### Work instruction A:
In the records, take everything from the line containing "συνεπεία εργατικού ατυχήματος, η" down to the line containing "απαιτήσεις των συγγενών του θανατωθέντος σε ε", and write those lines out again with "θανάτωση" swapped for "απώλεια", leaving everything else unchanged.

### Page extract:
========================================================================

3.2. Instruments and Measures

The measurement items were selected from previous research and revised to fit the current voice shopping context. All items were measured with a five-point Likert scale. Items and sources are shown in Appendix Table A1 (Appendix A). To increase the validity and reliability, the researchers invited three professors specializing in information technology to check and revise the questionnaire. A pilot test was conducted with 30 undergraduates who have experienced voice shopping to help slightly modify the instruments.
Finally, items for ten constructs were obtained. The construct of task characteristics was measured by four items (TC1-4). For technology characteristics, both convenience (CO1-3) and accessibility (AC1-3) were tested by three items, and context awareness was tested by four items (CA1-4). For individual characteristics, both shyness (SH1-4) and personal innovativeness in information technology (PIIT1-4) were measured by four items. While task-technology fit (TTF1-3) was explained by three items, perceived ease of use (PEOU1-4), perceived usefulness (PU1-4), and voice shopping intention (VSI1-4) were tested by four items. Appendix Table A1 (Appendix A) includes the items.

4. Results

4.1. Measurement Model

The CFA was conducted in AMOS 18.0 to validate the measurement model. According to the criteria of factor loadings and modification indices (MI) [52,109,110,111], the measurement model was refined. Ten items were dropped because their standardized factor loadings were lower than 0.6. To ensure adequate fit with the ratio of chi-square to d.f., this study further checked MI to examine if the overall model fit can be improved. The final model encompassed 26 items (see Appendix Table A2 (Appendix A)). The values, including the ratio of chi-square (767.860) to d.f. (254) at 3.023, GFI at 0.879, CFI at 0.941, IFI at 0.942, TLI at 0.925, RMR at 0.028, and RMSEA at 0.069 indicate a good fit statistics for the measurement model.

========================================================================

### Work instruction B:
Answer these questions using the survey methods excerpt.
(i) How many undergraduates took part in the pilot test?
(ii) How many items were used to test context awareness?
(iii) Why were ten items dropped from the measurement model?

### Records shown:

========================================================================

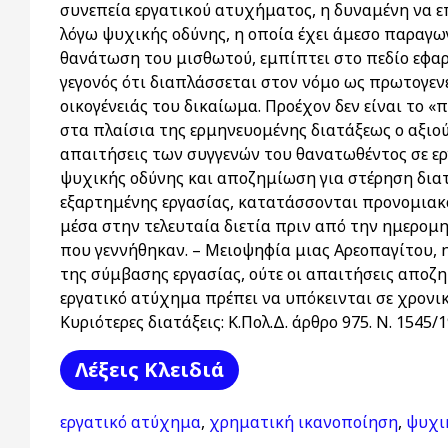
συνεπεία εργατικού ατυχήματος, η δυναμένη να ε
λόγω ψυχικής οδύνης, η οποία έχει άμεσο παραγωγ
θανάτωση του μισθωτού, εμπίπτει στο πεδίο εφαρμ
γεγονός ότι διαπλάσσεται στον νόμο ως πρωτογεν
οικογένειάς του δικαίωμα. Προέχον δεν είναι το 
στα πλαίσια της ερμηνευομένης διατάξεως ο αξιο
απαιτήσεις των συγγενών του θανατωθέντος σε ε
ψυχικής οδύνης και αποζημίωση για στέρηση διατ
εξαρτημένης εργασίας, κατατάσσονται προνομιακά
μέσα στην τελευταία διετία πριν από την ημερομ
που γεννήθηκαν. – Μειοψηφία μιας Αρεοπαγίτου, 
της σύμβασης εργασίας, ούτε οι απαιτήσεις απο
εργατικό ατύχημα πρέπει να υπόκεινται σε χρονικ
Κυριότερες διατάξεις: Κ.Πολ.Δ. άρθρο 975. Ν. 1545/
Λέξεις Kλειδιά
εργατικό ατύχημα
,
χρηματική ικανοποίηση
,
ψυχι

========================================================================

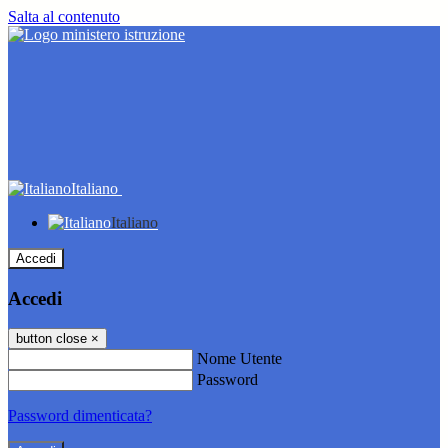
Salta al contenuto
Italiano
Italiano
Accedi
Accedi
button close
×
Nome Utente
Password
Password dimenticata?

========================================================================

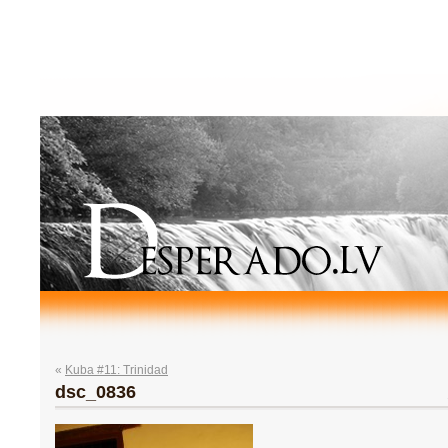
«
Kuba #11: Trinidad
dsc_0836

========================================================================

### Answer A:
συνεπεία εργατικού ατυχήματος, η δυναμένη να ε
λόγω ψυχικής οδύνης, η οποία έχει άμεσο παραγωγ
απώλεια του μισθωτού, εμπίπτει στο πεδίο εφαρμ
γεγονός ότι διαπλάσσεται στον νόμο ως πρωτογεν
οικογένειάς του δικαίωμα. Προέχον δεν είναι το 
στα πλαίσια της ερμηνευομένης διατάξεως ο αξιο
απαιτήσεις των συγγενών του θανατωθέντος σε ε

### Answer B:
(i) 30 undergraduates.
(ii) Four items (CA1-4).
(iii) Their standardized factor loadings were lower than 0.6.